Living in America for the last thirty years, I like to think racism isn't as prevalent in Canada, my "country of origin". I believe we all tend to view our own countries with affection and tend to rewrite our memories with happier translations. Perhaps racism is a feature of living that we recognize in others when it happens, but rarely recognize it in ourselves. It has to be pointed out to us to change it. Americans needed to be reminded of how easily racism slips in.
What bothered Whoopi Goldberg on "The View" today about the Gates arrest, was how easily it happened.
What I find rather disturbing is the lack of police supervision. The President last evening in his press conference said that the Cambridge police acted "stupidly". Barbara Walters on "The View" took issue with it, saying that it was his choice of wording that is disturbing. She says that what bothers the press is that he could have used another word, or supposedly phrased it more diplomatically. But why should the President have done that? Expressing his sentiment less forcefully would have sounded supportive of this police action.

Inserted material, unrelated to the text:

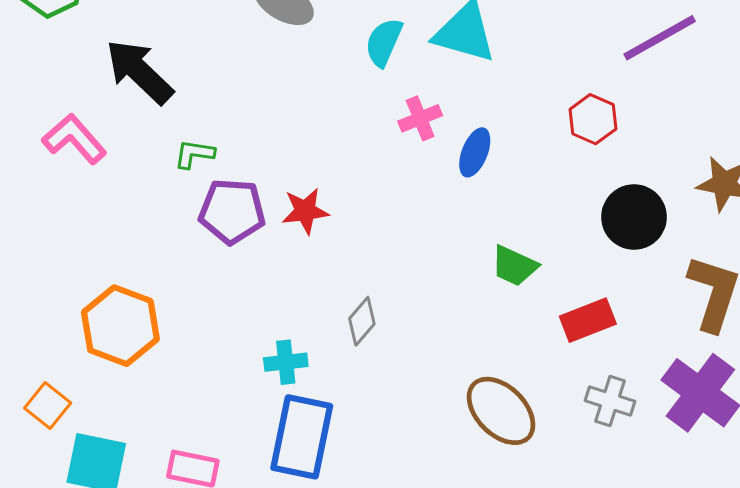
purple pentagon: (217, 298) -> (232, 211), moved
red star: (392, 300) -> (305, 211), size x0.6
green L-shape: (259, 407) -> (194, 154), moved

President Obama called it as he saw it. He himself holds the position of Chief Enforcement Officer in the United States, with ultimate titular responsibility for all the actions of the local police forces in the country. What an immensely improbable and aspirational title this is. It seems to me that police forces in this country are generally not accountable to a higher authority. After all, the President can't answer for all police officers, and there isn't another layer of supervision in between! While I am someone who has respect for the police, in general, I have to say I often wonder whom they fear. Local police in the next little town to us has "Personalized Police Force" painted onto their cars!
It is true that there is still inequality all over this country, despite the homogeneity of the culture. Some areas, as another example, have less frantic, more personalized postal attention than others. Yes, some in America get better attention than others. Does that have to be the way it is? Social equality is a value that defines a democracy.